Alla conferenza internazionale per la pace e la sicurezza dell’Iraq – che ha avuto luogo l’altro ieri a Parigi sotto l’égida congiunta dei governi di Parigi e di Baghdad, e dove 30 diversi Paesi si sono impegnati “con tutti i mezzi necessari” a combattere lo Stato islamico, Is – non erano stati invitati e quindi non erano presenti né la Siria né l’Iran; quest’ultimo aveva informalmente fatto sapere che non avrebbe comunque accettato l’eventuale invito. Come sempre quando eventi del genere sono ospitati dalla Francia, la cornice cerimoniale è stata scintillante e impeccabile. Non di meno è il caso di domandarsi quali concreti ed efficaci esiti ci si possano attendere da un incontro ove mancavano il governo della Siria, ovvero del paese ove sono le roccaforti dell’Is, e quello dell’Iran, una delle maggiori potenze della regione.

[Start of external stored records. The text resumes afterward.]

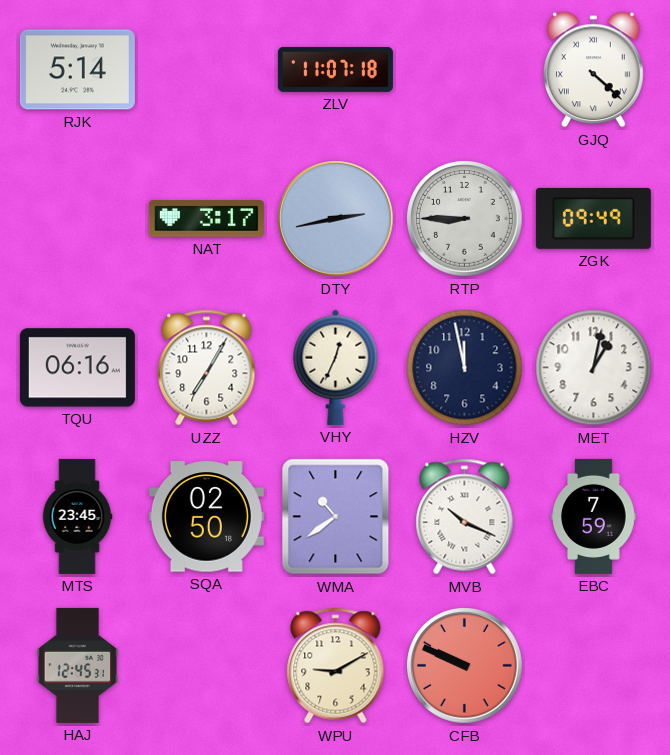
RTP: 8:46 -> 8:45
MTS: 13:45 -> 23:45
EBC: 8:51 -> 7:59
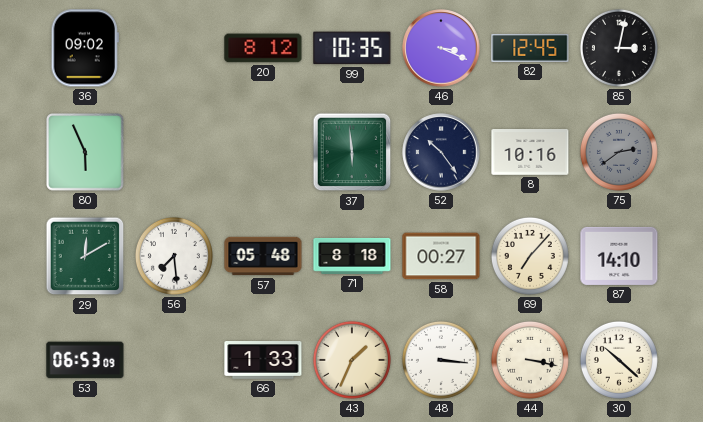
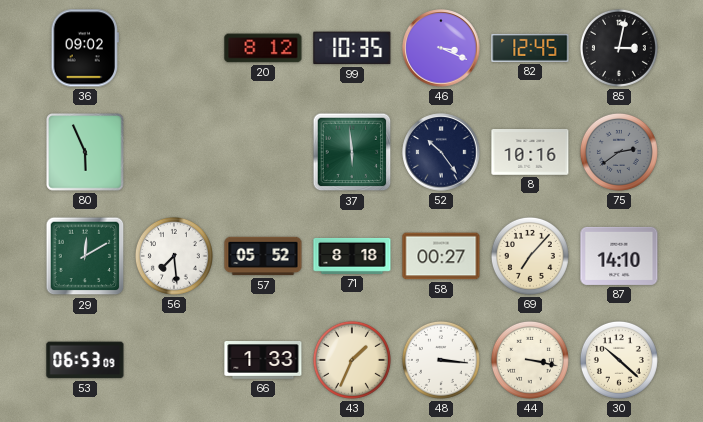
57: 05:48 -> 05:52
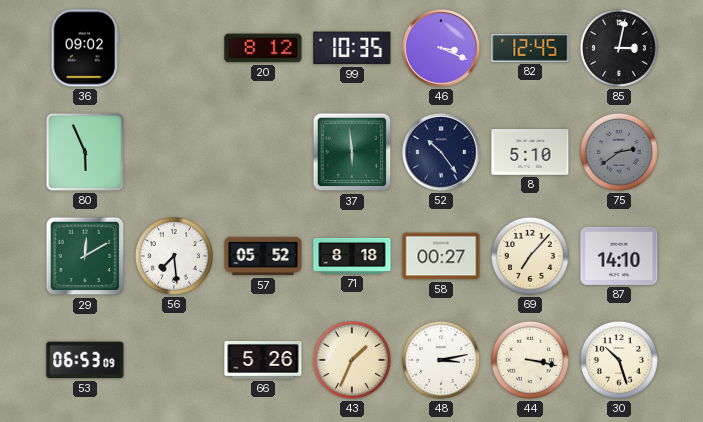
8: 10:16 -> 5:10
66: 1:33 -> 5:26
48: 3:16 -> 3:13
30: 10:22 -> 10:27
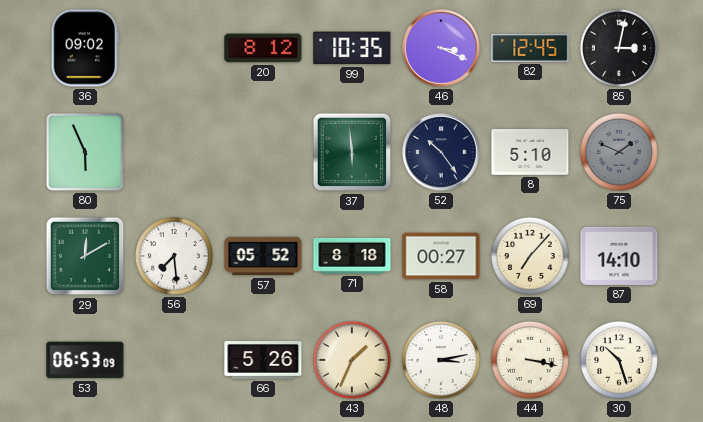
75: 2:39 -> 1:49
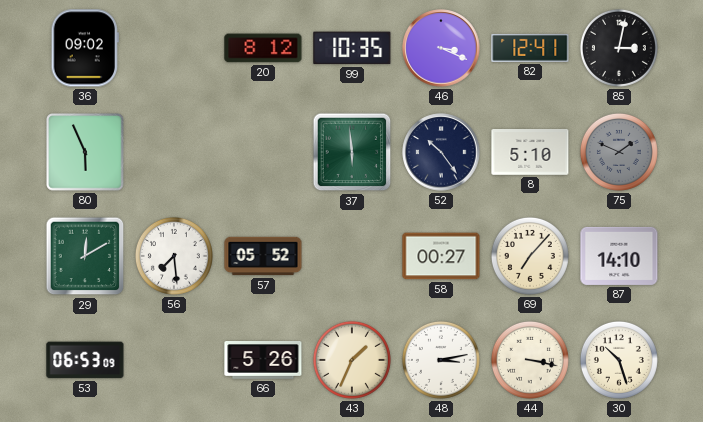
82: 12:45 -> 12:41
71: 8:18 -> none
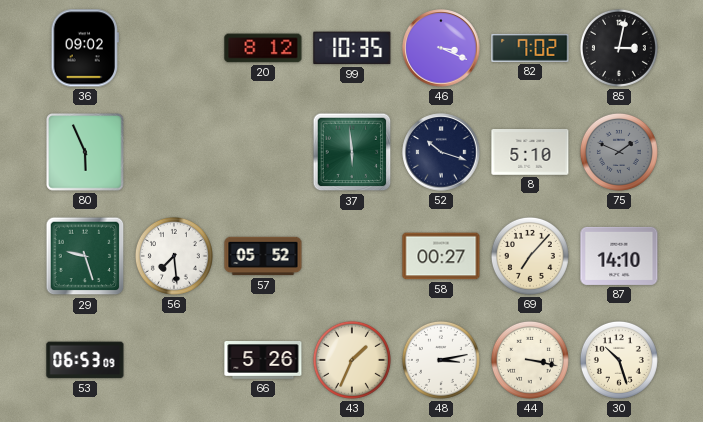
82: 12:41 -> 7:02
52: 10:24 -> 10:18
29: 12:10 -> 9:27
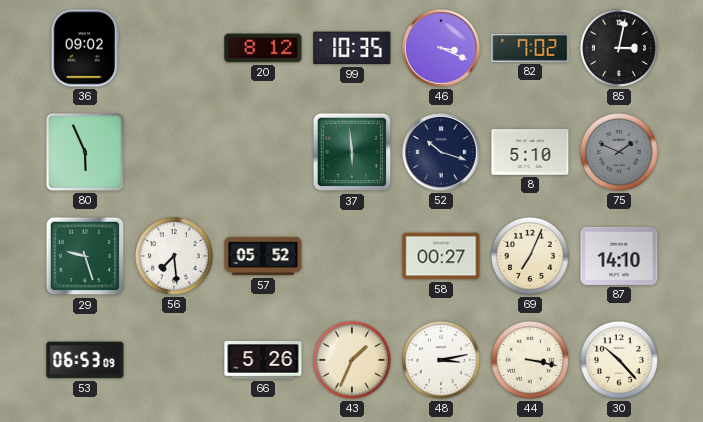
69: 7:07 -> 7:04
30: 10:27 -> 10:23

Lo stesso nuovo ministro degli Esteri dell’Iraq, Ibrahim Jafari, si è detto “dispiaciuto” dell’assenza dell’Iran rendendosi evidentemente conto di quanto ciò fosse controproducente. Con un ragionamento che la dice lunga sulla capacità del governo di Washington di capire la situazione, la scorsa settimana il segretario di Stato americano Kerry aveva invece escluso che si potesse chiedere la collaborazione all’Iran proprio a causa del suo coinvolgimento “in Siria e altrove”. Nel comunicato conclusivo della Conferenza si legge che i paesi partecipanti si sono impegnati a sostenere il nuovo governo iracheno nella sua lotta appunto “con tutti i mezzi necessari, compresa un’adeguata assistenza militare”. Ieri però la Turchia, che ha quasi 40 suoi cittadini tenuti in ostaggio dall’Is, ha precisato di essere disponibile solo a dare sostegno a operazioni umanitarie.
Sembra che l’impegno sia stato anche sottoscritto da dieci paesi arabi: Egitto, Iraq, Giordania, Libano, Bahrain, Kuwait, Oman, Qatar, Arabia Saudita e Emirati Arabi Uniti, ma non sono chiari gli impegni che ciascuno di essi ha preso. Viceversa è un fatto che nelle fila dell’Is ci sono miliziani a suo tempo addestrati in Arabia Saudita e in Qatar, e che questi due paesi, entrambi schierati contro il regime siriano di Bashar Assad, hanno perciò a lungo finanziato gruppi ora confluiti nell’Is. Se poi è vero quanto la Cia valuta, ovvero che l’Is disponga di una forza compresa tra 20 e 31mila uomini, ciò implica l’esistenza di una sistema logistico e di finanziamenti colpire i quali sarebbe non meno importante che bombardare le forze in armi sul campo.
In sostanza obiettivo della Conferenza, soprattutto voluta dagli Stati Uniti, era quello di raccogliere consenso e basi logistiche per gli interventi dell’aviazione americana in appoggio ai Peshmerga, ossia delle milizie del governo autonomo del Kurdistan iracheno, le uniche forze che nella regione sono armate, motivate e decise quanto basta per fermare gli islamisti dell’Is. Frattanto ai Peshmerga si stanno fornendo nuovi armamenti. In tutto questo consiste in sostanza il piano di Obama, il quale spera così di costringere l’Is ad abbandonare le regioni dell’Iraq del Nord che ha occupato e a ritirarsi nelle sue roccaforti nella Siria settentrionale, senza nulla dover chiedere né al governo di Damasco, né a quello di Teheran. A nostro avviso questa è una pericolosa illusione, ma speriamo di sbagliarci.